One does not have to attribute to the Soviet Union either predatory intentions or ambitions for global conquest to persuade all but a stubborn minority that the states of Western Europe have a problem of military security that must be solved if normal intercourse with the Soviet Union is to be sustained on a basis of equality.

[snip]

The second task therefore is to show that Europe can be defended, and that the costs of doing so would not outweigh the benefits.

[snip]

So where does this leave us? First, the requirement for effective deterrence remains, if only because the Soviet Union cannot be expected to observe a higher standard of conduct towards weaker neighbours than other states, whatever their political complexion, have shown in the past. Second, deterrence can no longer depend on the threat of a nuclear war, the costs of which would be grotesquely out of proportion to any conceivable benefits to be derived from engaging in it. Third, proposals to make nuclear war ‘fightable’, let alone ‘winnable’ by attempting to limit its targets and control its course, however much sense this may make in the military grammar of deterrence, are not persuasive in the political language of reassurance. And finally the problem cannot be solved by any massive transferral of resources to conventional capabilities. The immediate social costs of doing so, whether one likes it or not, are unacceptably high.

This is a rather elegant expression of the same point I made more clumsily in my remarks to the Carnegie Endowment last week regarding both NATO and Japan.

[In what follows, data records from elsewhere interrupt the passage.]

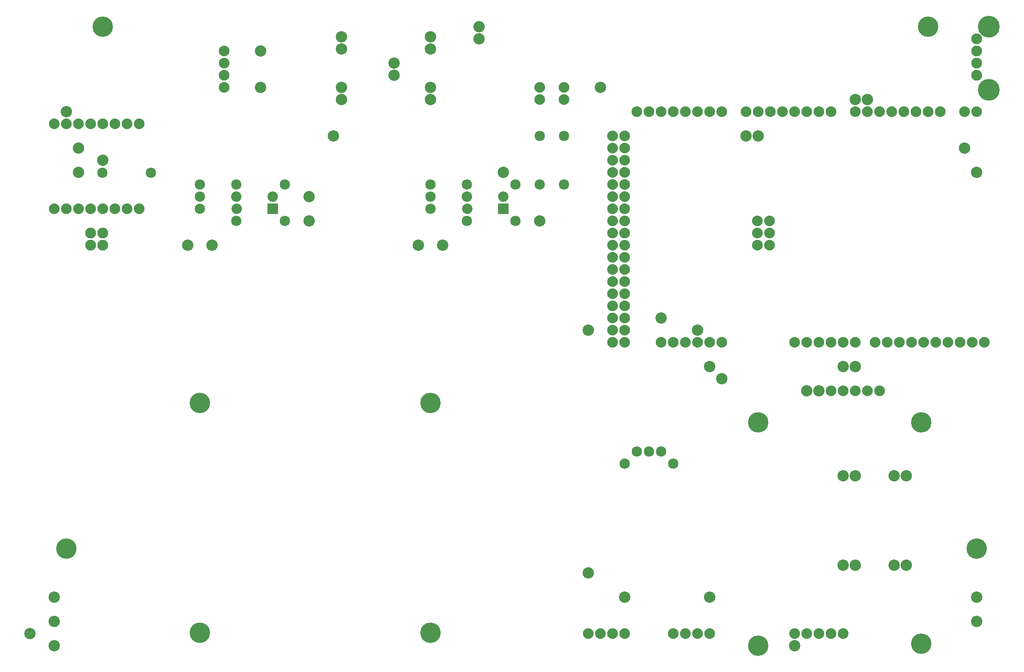
<source format=gts>
G04 MADE WITH FRITZING*
G04 WWW.FRITZING.ORG*
G04 DOUBLE SIDED*
G04 HOLES PLATED*
G04 CONTOUR ON CENTER OF CONTOUR VECTOR*
%ASAXBY*%
%FSLAX23Y23*%
%MOIN*%
%OFA0B0*%
%SFA1.0B1.0*%
%ADD10C,0.088000*%
%ADD11C,0.093307*%
%ADD12C,0.179291*%
%ADD13C,0.089370*%
%ADD14C,0.168110*%
%ADD15C,0.085000*%
%ADD16C,0.085667*%
%ADD17C,0.085695*%
%ADD18R,0.085667X0.085667*%
%LNMASK1*%
G90*
G70*
G54D10*
X6810Y372D03*
X6710Y372D03*
X6610Y372D03*
X6510Y372D03*
X6410Y372D03*
X5710Y372D03*
X5610Y372D03*
X5510Y372D03*
X5410Y372D03*
G54D11*
X6910Y2572D03*
X4810Y4872D03*
X3110Y5072D03*
X3110Y4972D03*
X2010Y5172D03*
X2010Y4872D03*
X4710Y872D03*
X3810Y5372D03*
X4710Y2872D03*
X6810Y2572D03*
X3810Y5272D03*
G54D12*
X8010Y5372D03*
G54D11*
X7010Y4772D03*
X6910Y4772D03*
X5310Y2972D03*
X5810Y2472D03*
X5610Y2872D03*
X5710Y2572D03*
X6510Y2372D03*
X6410Y272D03*
X5710Y672D03*
X310Y272D03*
X110Y372D03*
X5010Y672D03*
G54D12*
X8010Y4854D03*
G54D13*
X7910Y4972D03*
X7910Y5072D03*
X7910Y5172D03*
X7910Y5272D03*
G54D11*
X7910Y672D03*
X7910Y472D03*
X310Y672D03*
X310Y472D03*
X6910Y937D03*
X6810Y937D03*
X2676Y5191D03*
X2676Y5291D03*
X7329Y937D03*
X7229Y937D03*
X2676Y4772D03*
X2676Y4872D03*
X6910Y1672D03*
X6810Y1672D03*
X3410Y5191D03*
X3410Y5291D03*
X7329Y1672D03*
X7229Y1672D03*
X3410Y4772D03*
X3410Y4872D03*
G54D10*
X5010Y372D03*
X4910Y372D03*
X4810Y372D03*
X4710Y372D03*
X1710Y5172D03*
X1710Y5072D03*
X1710Y4972D03*
X1710Y4872D03*
X310Y3872D03*
X410Y3872D03*
X510Y3872D03*
X610Y3872D03*
X710Y3872D03*
X810Y3872D03*
X910Y3872D03*
X1010Y3872D03*
X310Y4572D03*
X410Y4572D03*
X510Y4572D03*
X610Y4572D03*
X710Y4572D03*
X810Y4572D03*
X910Y4572D03*
X1010Y4572D03*
X5810Y2772D03*
X5710Y2772D03*
X5610Y2772D03*
X5510Y2772D03*
X5410Y2772D03*
X5310Y2772D03*
X6910Y2772D03*
X6810Y2772D03*
X6710Y2772D03*
X6610Y2772D03*
X6510Y2772D03*
X6410Y2772D03*
X7973Y2772D03*
X7873Y2772D03*
X7773Y2772D03*
X7673Y2772D03*
X7573Y2772D03*
X7473Y2772D03*
X7373Y2772D03*
X7273Y2772D03*
X7173Y2772D03*
X7073Y2772D03*
X5810Y4672D03*
X5710Y4672D03*
X5610Y4672D03*
X5510Y4672D03*
X5410Y4672D03*
X5310Y4672D03*
X5210Y4672D03*
X5110Y4672D03*
X6710Y4672D03*
X6610Y4672D03*
X6510Y4672D03*
X6410Y4672D03*
X6310Y4672D03*
X6210Y4672D03*
X6110Y4672D03*
X6010Y4672D03*
X5010Y4472D03*
X5010Y4372D03*
X5010Y4272D03*
X5010Y4172D03*
X5010Y4072D03*
X5010Y3972D03*
X5010Y3872D03*
X5010Y3772D03*
X5010Y3672D03*
X5010Y3572D03*
X5010Y3472D03*
X5010Y3372D03*
X5010Y3272D03*
X5010Y3172D03*
X5010Y3072D03*
X5010Y2972D03*
X5010Y2872D03*
X5010Y2772D03*
X4910Y4472D03*
X4910Y4372D03*
X4910Y4272D03*
X4910Y4172D03*
X4910Y4072D03*
X4910Y3972D03*
X4910Y3872D03*
X4910Y3772D03*
X4910Y3672D03*
X4910Y3572D03*
X4910Y3472D03*
X4910Y3372D03*
X4910Y3272D03*
X4910Y3172D03*
X4910Y3072D03*
X4910Y2972D03*
X4910Y2872D03*
X4910Y2772D03*
X7610Y4672D03*
X7510Y4672D03*
X7410Y4672D03*
X7310Y4672D03*
X7210Y4672D03*
X7110Y4672D03*
X7010Y4672D03*
X6910Y4672D03*
X7910Y4672D03*
X7810Y4672D03*
G54D14*
X6110Y272D03*
X6110Y2112D03*
X7451Y291D03*
G54D10*
X6103Y3772D03*
X6103Y3672D03*
X6103Y3572D03*
X6103Y3772D03*
X6103Y3672D03*
X6103Y3572D03*
X6203Y3572D03*
X6203Y3672D03*
X6203Y3772D03*
G54D14*
X7451Y2112D03*
X3410Y380D03*
X3410Y2272D03*
G54D15*
X4310Y4072D03*
X4310Y4472D03*
X4510Y4072D03*
X4510Y4472D03*
G54D10*
X4310Y4872D03*
X4310Y4772D03*
X4510Y4872D03*
X4510Y4772D03*
G54D11*
X6010Y4472D03*
X7910Y4172D03*
X7810Y4372D03*
X6110Y4472D03*
X510Y4372D03*
X710Y4272D03*
X510Y4172D03*
X6610Y2372D03*
X3510Y3572D03*
X3310Y3572D03*
G54D15*
X5310Y1872D03*
X5210Y1872D03*
X5110Y1872D03*
X3410Y3872D03*
X3410Y3972D03*
X3410Y4072D03*
G54D16*
X4010Y3872D03*
X3711Y3872D03*
G54D17*
X4010Y3972D03*
X3710Y3972D03*
G54D15*
X3710Y4072D03*
X4110Y4072D03*
X3710Y3772D03*
X4110Y3772D03*
X706Y4171D03*
X1106Y4171D03*
G54D14*
X1510Y380D03*
X710Y5372D03*
X7910Y1072D03*
X410Y1072D03*
X7510Y5372D03*
X1510Y2272D03*
G54D11*
X1610Y3572D03*
X1410Y3572D03*
G54D15*
X1510Y3872D03*
X1510Y3972D03*
X1510Y4072D03*
G54D16*
X2110Y3872D03*
X1811Y3872D03*
G54D17*
X2110Y3972D03*
X1810Y3972D03*
G54D15*
X1810Y4072D03*
X2210Y4072D03*
X5010Y1772D03*
X5410Y1772D03*
X1810Y3772D03*
X2210Y3772D03*
G54D11*
X2410Y3972D03*
X410Y4672D03*
X2610Y4472D03*
X4010Y4172D03*
X4310Y3772D03*
X2410Y3772D03*
G54D10*
X6710Y2372D03*
X6810Y2372D03*
X6910Y2372D03*
X7010Y2372D03*
X7110Y2372D03*
G54D13*
X710Y3572D03*
X610Y3572D03*
X710Y3672D03*
X610Y3672D03*
G54D18*
X4010Y3872D03*
X2110Y3872D03*
G04 End of Mask1*
M02*
</source>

The obvious analogue to Howard’s analysis in, say, the case of Japan would not be keeping TLAM-N any more than Howard thought we could assuage European concerns by adjusting the Pershing II deployment. Rather, we need a sustained US diplomatic effort to put the threat from North Korea (and to much lesser extent, China) in perspective and to make clear the possibilities of defending Japan, primarily with conventional weapons.